Eric Zemmour : "Déchaînement de violence", une "violence qui ne contient plus", la classe politique réagit aux heurts durant le meeting

Eric Zemmour : "Déchaînement de violence", une "violence qui ne contient plus", la classe politique réagit aux heurts durant le meeting©Stefano RELLANDINI / AFP

publié le dimanche 05 décembre 2021 à 22h07

Les heurts ont éclaté durant le meeting d'Eric Zemmour après une action qui se voulait pacifiste de SOS Racisme.

Le premier meeting d'Eric Zemmour ce dimanche 5 décembre à à Villepinte (Seine-Saint-Denis), ne s'est pas passé sans heurt. Dans l'enceinte de la salle, pendant le discours du polémiste, des incidents violents ont éclaté, comme le confirment des vidéos postées sur les réseaux sociaux.



"Zemmour a donné une légitimité à cette violence qui ne se contient plus.

Frapper des militants pacifistes qui portent un message de refus du racisme et qui se font casser la gueule pour cette seule raison, quelqu'un a encore un doute sur la motivation des militants de Villepinte ?", s'est interrogé Olivier Faure, le président du Parti Socialiste.




Pour Anne Hidalgo, candidate PS à la présidentielle, "la France ce n'est pas le racisme. Militants pacifistes roués de coups, insultes envers les médias : je condamne avec la plus grande fermeté ces violences insupportables qui n'ont pas leur place dans notre République. Total soutien aux journalistes et aux militants agressés."



"Très révélateur"

"La violence n'a pas sa place dans notre démocratie. Soutien aux militant·es de SOS Racisme", a réagi sur Twitter le candidat écologiste à la présidentielle Yannick Jadot. "On reconnaît toujours l'extrême droite à sa façon de s'attaquer aux journalistes et les militant-e-s humanistes ! La brutalité physique comme prolongement d'un discours de haine !", a-t-il continué.




"Journalistes hués, militants antiracistes agressés, voilà à quoi ressemblerait la France si Zemmour le haineux la dirigeait. Solidarité avec tous ceux qui ont eu à subir ce déchaînement de violence", a déclaré Fabien Roussel, candidat PCF à la présidentielle.



"L'agression violente contre ces militants antiracistes est choquante et scandaleuse... Ainsi, quand vous dites 'Non au racisme' les zemmouriens vous frappent. Très révélateur !!", s'est indigné Alexis Corbière, le porte-parole de Jean-Luc Mélenchon.



Zemmour "sème le chaos", selon LREM

"Il prétend rétablir l'ordre, il sème le chaos. Des gens se battent. Des journalistes sont menacés. Des insultes sont proférées. Il disloque l'unité nationale. Il aimerait représenter la France : il la menace", a dénoncé sur Twitter le vice-président (LREM) de l'Assemblée nationale Hugues Renson, , qualifiant Eric Zemmour comme étant "le candidat du désordre, de la vulgarité et de la chienlit".

"Evidemment, les auteurs de ces violences inqualifiables devront être identifiés et poursuivis.

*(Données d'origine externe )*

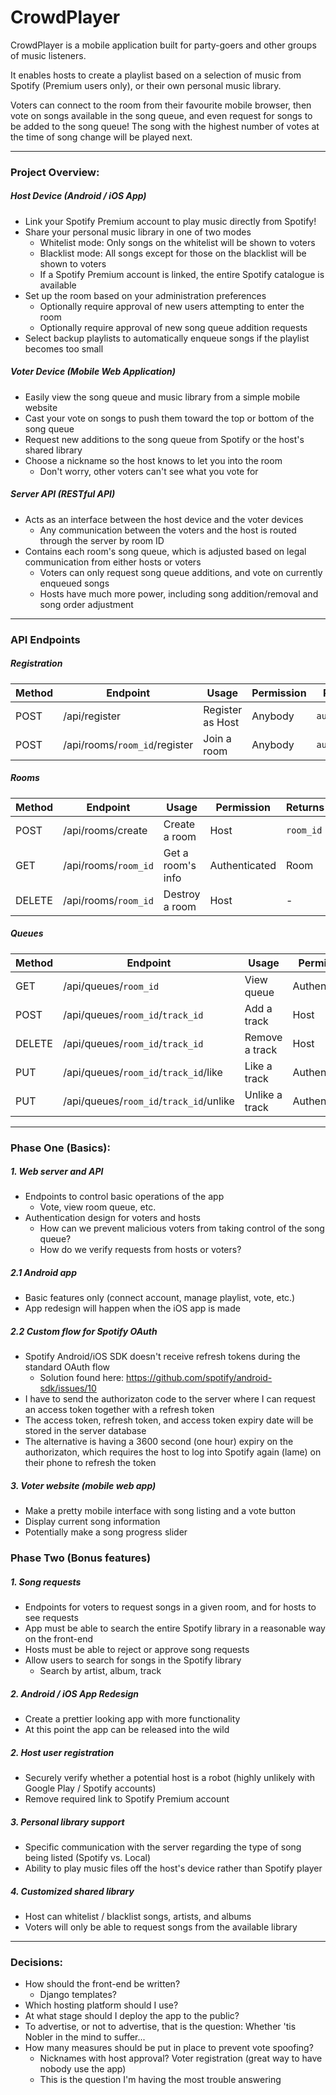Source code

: # CrowdPlayer

CrowdPlayer is a mobile application built for party-goers and other groups of music listeners.

It enables hosts to create a playlist based on a selection of music from Spotify (Premium users only), or their own personal music library.

Voters can connect to the room from their favourite mobile browser, then vote on songs available in the song queue, and even request for songs to be added to the song queue! The song with the highest number of votes at the time of song change will be played next.

---
### Project Overview:

##### Host Device (Android / iOS App)
- Link your Spotify Premium account to play music directly from Spotify!
- Share your personal music library in one of two modes
	- Whitelist mode: Only songs on the whitelist will be shown to voters
	- Blacklist mode: All songs except for those on the blacklist will be shown to voters
	- If a Spotify Premium account is linked, the entire Spotify catalogue is available
- Set up the room based on your administration preferences
	- Optionally require approval of new users attempting to enter the room
	- Optionally require approval of new song queue addition requests
- Select backup playlists to automatically enqueue songs if the playlist becomes too small

##### Voter Device (Mobile Web Application)
- Easily view the song queue and music library from a simple mobile website
- Cast your vote on songs to push them toward the top or bottom of the song queue
- Request new additions to the song queue from Spotify or the host's shared library
- Choose a nickname so the host knows to let you into the room
	- Don't worry, other voters can't see what you vote for

##### Server API (RESTful API)
- Acts as an interface between the host device and the voter devices
	- Any communication between the voters and the host is routed through the server by room ID
- Contains each room's song queue, which is adjusted based on legal communication from either hosts or voters
	- Voters can only request song queue additions, and vote on currently enqueued songs
	- Hosts have much more power, including song addition/removal and song order adjustment

---
### API Endpoints

##### Registration
|  Method  |  Endpoint  |  Usage  |  Permission  |  Returns  |
| -------- | ---------- | ------- | ------------ |  -------- |
| POST | /api/register | Register as Host | Anybody | `auth_token` |
| POST | /api/rooms/`room_id`/register | Join a room | Anybody | `auth_token` |

##### Rooms
|  Method  |  Endpoint  |  Usage  |  Permission  |  Returns  |
| -------- | ---------- | ------- | ------------ |  -------- |
| POST | /api/rooms/create | Create a room | Host | `room_id` |
| GET | /api/rooms/`room_id` | Get a room's info | Authenticated | Room |
| DELETE | /api/rooms/`room_id` | Destroy a room | Host | - |

##### Queues
|  Method  |  Endpoint  |  Usage  |  Permission  |  Returns  |
| -------- | ---------- | ------- | ------------ |  -------- |
| GET | /api/queues/`room_id` | View queue | Authenticated | Tracks |
| POST | /api/queues/`room_id`/`track_id` | Add a track | Host | Track |
| DELETE | /api/queues/`room_id`/`track_id` | Remove a track | Host | - |
| PUT | /api/queues/`room_id`/`track_id`/like | Like a track | Authenticated | Track |
| PUT | /api/queues/`room_id`/`track_id`/unlike | Unlike a track | Authenticated | Track |


---
### Phase One (Basics):

##### 1. Web server and API
- Endpoints to control basic operations of the app
	- Vote, view room queue, etc.
- Authentication design for voters and hosts
	- How can we prevent malicious voters from taking control of the song queue?
	- How do we verify requests from hosts or voters?

##### 2.1 Android app
- Basic features only (connect account, manage playlist, vote, etc.)
- App redesign will happen when the iOS app is made

##### 2.2 Custom flow for Spotify OAuth
- Spotify Android/iOS SDK doesn't receive refresh tokens during the standard OAuth flow
	- Solution found here: https://github.com/spotify/android-sdk/issues/10
- I have to send the authorizaton code to the server where I can request an access token together with a refresh token
- The access token, refresh token, and access token expiry date will be stored in the server database
- The alternative is having a 3600 second (one hour) expiry on the authorizaton, which requires the host to log into Spotify again (lame) on their phone to refresh the token

##### 3. Voter website (mobile web app)
- Make a pretty mobile interface with song listing and a vote button
- Display current song information
- Potentially make a song progress slider

### Phase Two (Bonus features)

##### 1. Song requests
- Endpoints for voters to request songs in a given room, and for hosts to see requests
- App must be able to search the entire Spotify library in a reasonable way on the front-end
- Hosts must be able to reject or approve song requests
- Allow users to search for songs in the Spotify library
	- Search by artist, album, track

##### 2. Android / iOS App Redesign
- Create a prettier looking app with more functionality
- At this point the app can be released into the wild

##### 2. Host user registration
- Securely verify whether a potential host is a robot (highly unlikely with Google Play / Spotify accounts)
- Remove required link to Spotify Premium account

##### 3. Personal library support
- Specific communication with the server regarding the type of song being listed (Spotify vs. Local)
- Ability to play music files off the host's device rather than Spotify player

##### 4. Customized shared library
- Host can whitelist / blacklist songs, artists, and albums
- Voters will only be able to request songs from the available library

---
### Decisions:
- How should the front-end be written?
	- Django templates?
- Which hosting platform should I use?
- At what stage should I deploy the app to the public?
- To advertise, or not to advertise, that is the question: Whether 'tis Nobler in the mind to suffer...
- How many measures should be put in place to prevent vote spoofing?
	- Nicknames with host approval? Voter registration (great way to have nobody use the app)
	- This is the question I'm having the most trouble answering
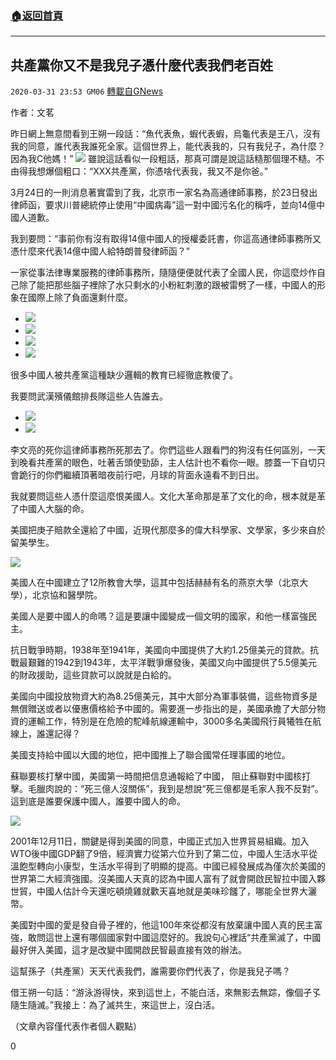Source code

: ###  [:house:返回首頁](https://github.com/ourhimalayas/txt)
---

## 共產黨你又不是我兒子憑什麼代表我們老百姓
`2020-03-31 23:53 GM06` [轉載自GNews](https://gnews.org/zh-hant/158624/)

作者：文茗

昨日網上無意間看到王朔一段話：“魚代表魚，蝦代表蝦，烏龜代表是王八，沒有我的同意，誰代表我誰死全家。這個世界上，能代表我的，只有我兒子，為什麼？因為我C他媽！”
![](https://s3-ap-northeast-1.amazonaws.com/news.guo.offload.media/wp-content/uploads/2020/03/31232028/1-1-107.jpg)
雖說這話看似一段粗話，那真可謂是說這話糙那個理不糙。不由得我想爆個粗口：“XXX共產黨，你憑啥代表我，我又不是你爸。”

3月24日的一則消息著實雷到了我，北京市一家名為高通律師事務，於23日發出律師函，要求川普總統停止使用“中國病毒”這一對中國污名化的稱呼，並向14億中國人道歉。

我到要問：“事前你有沒有取得14億中國人的授權委託書，你這高通律師事務所又憑什麼來代表14億中國人給特朗普發律師函？”

一家從事法律專業服務的律師事務所，隨隨便便就代表了全國人民，你這麼炒作自己除了能把那些腦子裡除了水只剩水的小粉紅刺激的跟被雷劈了一樣，中國人的形象在國際上除了負面還剩什麼。

- ![](https://s3-ap-northeast-1.amazonaws.com/news.guo.offload.media/wp-content/uploads/2020/03/31232205/2-4-61.jpg)
- ![](https://s3-ap-northeast-1.amazonaws.com/news.guo.offload.media/wp-content/uploads/2020/03/31232249/3-89.jpg)
- ![](https://s3-ap-northeast-1.amazonaws.com/news.guo.offload.media/wp-content/uploads/2020/03/31232310/4-1-31.jpg)
- ![](https://s3-ap-northeast-1.amazonaws.com/news.guo.offload.media/wp-content/uploads/2020/03/31232328/5-2-24.jpg)


很多中國人被共產黨這種缺少邏輯的教育已經徹底教傻了。

我要問武漢殯儀館排長隊這些人告誰去。

- ![](https://s3-ap-northeast-1.amazonaws.com/news.guo.offload.media/wp-content/uploads/2020/03/31232743/6-3-18.jpg)
- ![](https://s3-ap-northeast-1.amazonaws.com/news.guo.offload.media/wp-content/uploads/2020/03/31232801/7-2-18.png)


李文亮的死你這律師事務所死那去了。你們這些人跟看門的狗沒有任何區別，一天到晚看共產黨的眼色，吐著舌頭使勁舔，主人估計也不看你一眼。膝蓋一下自切只會跪行的你們繼續頂著暗夜前行吧，月球的背面永遠看不到日出。

我就要問這些人憑什麼這麼恨美國人。文化大革命那是革了文化的命，根本就是革了中國人大腦的命。

美國把庚子賠款全還給了中國，近現代那麼多的偉大科學家、文學家，多少來自於留美學生。

![](https://s3-ap-northeast-1.amazonaws.com/news.guo.offload.media/wp-content/uploads/2020/03/31232835/8-2-9.jpg)

美國人在中國建立了12所教會大學，這其中包括赫赫有名的燕京大學（北京大學），北京協和醫學院。

美國人是要中國人的命嗎？這是要讓中國變成一個文明的國家，和他一樣富強民主。

抗日戰爭時期，1938年至1941年，美國向中國提供了大約1.25億美元的貸款。抗戰最艱難的1942到1943年，太平洋戰爭爆發後，美國又向中國提供了5.5億美元的財政援助，這些貸款可以說就是白給的。

美國向中國投放物資大約為8.25億美元，其中大部分為軍事裝備，這些物資多是無償贈送或者以優惠價格給予中國的。需要進一步指出的是，美國承擔了大部分物資的運輸工作，特別是在危險的駝峰航線運輸中，3000多名美國飛行員犧牲在航線上，誰還記得？

美國支持給中國以大國的地位，把中國推上了聯合國常任理事國的地位。

蘇聯要核打擊中國，美國第一時間把信息通報給了中國， 阻止蘇聯對中國核打擊。毛臘肉說的：“死三億人沒關係”，我到是想說“死三億都是毛家人我不反對”。這到底是誰要保護中國人，誰要中國人的命。

![](https://s3-ap-northeast-1.amazonaws.com/news.guo.offload.media/wp-content/uploads/2020/03/31233007/9-1-10.png)

2001年12月11日，關鍵是得到美國的同意，中國正式加入世界貿易組織。加入WTO後中國GDP翻了9倍，經濟實力從第六位升到了第二位，中國人生活水平從溫飽型轉向小康型，生活水平得到了明顯的提高。中國已經發展成為僅次於美國的世界第二大經濟強國。沒美國人天真的認為中國人富有了就會開啟民智拉中國入夥世貿，中國人估計今天還吃頓燒雞就歡天喜地就是美味珍饈了，哪能全世界大灑幣。

美國對中國的愛是發自骨子裡的，他這100年來從都沒有放棄讓中國人真的民主富強，敢問這世上還有哪個國家對中國這麼好的。我說句心裡話“共產黨滅了，中國最好併入美國，這才是改變中國開啟民智最直接有效的辦法。

這幫孫子（共產黨）天天代表我們，誰需要你們代表了，你是我兒子嗎？

借王朔一句話：“游泳游得快，來到這世上，不能白活，來無影去無踪，像個孑孓隨生隨滅。”我接上：為了滅共生，來這世上，沒白活。

（文章內容僅代表作者個人觀點）

0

Il ont été filmés. Notamment le lâche qui frappe une femme et tabasse avec une chaise. La République ne cédera rien à ces voyous. Ils veulent de l'ordre ? Que la loi s'applique !", a-t-il ajouté.

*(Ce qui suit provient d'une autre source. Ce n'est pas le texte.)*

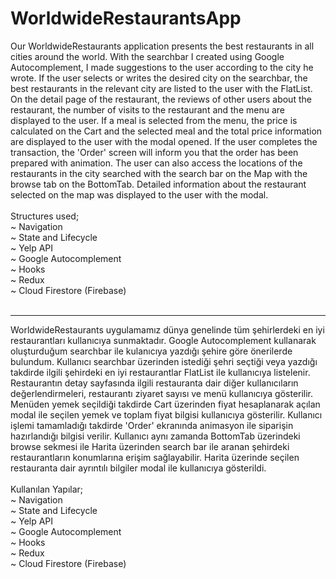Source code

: # WorldwideRestaurantsApp

Our WorldwideRestaurants application presents the best restaurants in all cities around the world. With the searchbar I created using Google Autocomplement, I made suggestions to the user according to the city he wrote. If the user selects or writes the desired city on the searchbar, the best restaurants in the relevant city are listed to the user with the FlatList. On the detail page of the restaurant, the reviews of other users about the restaurant, the number of visits to the restaurant and the menu are displayed to the user. If a meal is selected from the menu, the price is calculated on the Cart and the selected meal and the total price information are displayed to the user with the modal opened. If the user completes the transaction, the 'Order' screen will inform you that the order has been prepared with animation. The user can also access the locations of the restaurants in the city searched with the search bar on the Map with the browse tab on the BottomTab. Detailed information about the restaurant selected on the map was displayed to the user with the modal. <br><br>
Structures used;<br>
~ Navigation<br>
~ State and Lifecycle<br>
~ Yelp API<br>
~ Google Autocomplement<br>
~ Hooks<br>
~ Redux<br>
~ Cloud Firestore (Firebase)<br><br>
*******
WorldwideRestaurants uygulamamız dünya genelinde tüm şehirlerdeki en iyi restaurantları kullanıcıya sunmaktadır. Google Autocomplement kullanarak oluşturduğum searchbar ile kulanıcıya yazdığı şehire göre önerilerde bulundum. Kullanıcı searchbar üzerinden istediği şehri seçtiği veya yazdığı takdirde ilgili şehirdeki en iyi restaurantlar FlatList ile kullanıcıya listelenir. Restaurantın detay sayfasında ilgili restauranta dair diğer kullanıcıların değerlendirmeleri, restaurantı ziyaret sayısı ve menü kullanıcıya gösterilir. Menüden yemek seçildiği takdirde Cart üzerinden fiyat hesaplanarak açılan modal ile seçilen yemek ve toplam fiyat bilgisi kullanıcıya gösterilir. Kullanıcı işlemi tamamladığı takdirde 'Order' ekranında animasyon ile siparişin hazırlandığı bilgisi verilir. Kullanıcı aynı zamanda BottomTab üzerindeki browse sekmesi ile Harita üzerinden search bar ile aranan şehirdeki restaurantların konumlarına erişim sağlayabilir. Harita üzerinde seçilen restauranta dair ayrıntılı bilgiler modal ile kullanıcıya gösterildi.<br><br>
Kullanılan Yapılar;<br>
~ Navigation<br>
~ State and Lifecycle<br>
~ Yelp API<br>
~ Google Autocomplement<br>
~ Hooks<br>
~ Redux<br>
~ Cloud Firestore (Firebase)<br><br>
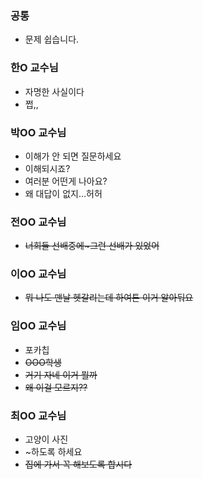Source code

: ### 공통

- 문제 쉽습니다.

### 한O 교수님

- 자명한 사실이다
- 쩝,,

### 박OO 교수님

- 이해가 안 되면 질문하세요
- 이해되시죠?
- 여러분 어떤게 나아요?
- 왜 대답이 없지…허허

### 전OO 교수님

- ~~너희들 선배중에~그런 선배가 있었어~~

### 이OO 교수님

- ~~뭐 나도 맨날 헷갈리는데 하여튼 이거 알아둬요~~

### 임OO 교수님

- 포카칩
- ~~OOO학생~~
- ~~거기 자네 이거 뭘까~~
- ~~왜 이걸 모르지??~~

### 최OO 교수님

- 고양이 사진
- ~하도록 하세요
- ~~집에 가서 꼭 해보도록 합시다~~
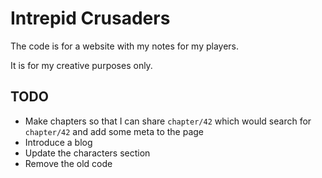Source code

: # Intrepid Crusaders

The code is for a website with my notes for my players.

It is for my creative purposes only.

## TODO

* Make chapters so that I can share `chapter/42` which would search for `chapter/42` and add some meta to the page
* Introduce a blog
* Update the characters section
* Remove the old code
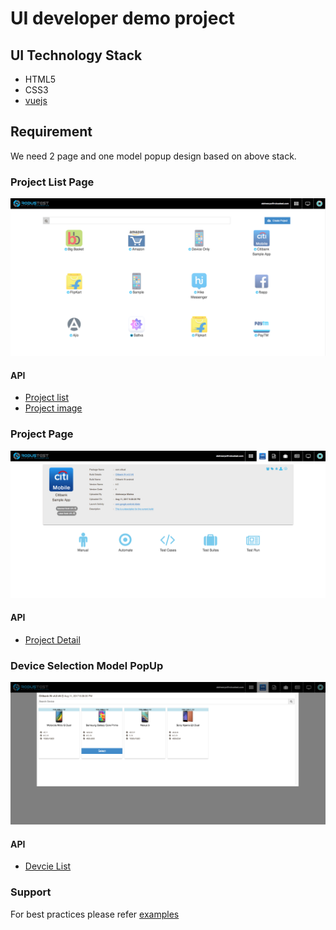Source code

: # UI developer demo project 

## UI Technology Stack

- HTML5
- CSS3
- [vuejs](https://vuejs.org)


## Requirement 
We need 2 page and one model popup design based on above stack. 

### Project List Page 
![](https://raw.githubusercontent.com/izinga/UI_DEMO/master/screenshot/project_list.png)

#### API
- [Project list](https://raw.githubusercontent.com/izinga/UI_DEMO/master/json/project_list.json)
- [Project image](https://raw.githubusercontent.com/izinga/UI_DEMO/master/json/project_image.json)

### Project  Page 
![](https://raw.githubusercontent.com/izinga/UI_DEMO/master/screenshot/project_detail.png)

#### API
- [Project Detail](https://raw.githubusercontent.com/izinga/UI_DEMO/master/json/project_detail.json)

### Device Selection Model PopUp
![](https://raw.githubusercontent.com/izinga/UI_DEMO/master/screenshot/device_select.png)

#### API
- [Devcie List](https://raw.githubusercontent.com/izinga/UI_DEMO/master/json/device_list.json)

### Support 
For best practices please refer [examples](https://vuejs.org/v2/examples/)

"Tout n'aura été que violence. Violence contre les médias. Violence contre ses adversaires politiques. Violence contre les Français. Violence entre les Français. Le meeting de Zemmour aura montré ce qu'il est : la haine, la division, le désordre et la violence", a critiqué le porte-parole des députés LREM Pieyre-Alexandre Anglade.



"Dire non au racisme de manière pacifique"

Les heurts ont éclaté durant le meeting après une action de SOS Racisme, comme l'organisation l'a confirmé, toujours sur Twitter. "Nos militants étaient présents au meeting de Zemmour à Villepinte pour dire non au racisme de manière pacifique. La vidéo, d'une violence inouïe, parle d'elle-même : nos militants se sont fait frapper et insulter pour avoir rappelé notre lutte antiraciste !", peut-on lire dans un tweet.



Avant que le meeting ne démarre, une équipe de l'émission Quotidien a été huée par le public aux cris de "et tout le monde déteste Quotidien", avant d'être mise brièvement à l'abri, a constaté l'AFP.

En outre, 46 interpellations de manifestants contre le candidat d'extrême-droite ont été dénombrées à Paris, ainsi que deux à Villepinte, en Seine-Saint-Denis, ville où a eu lieu le meeting.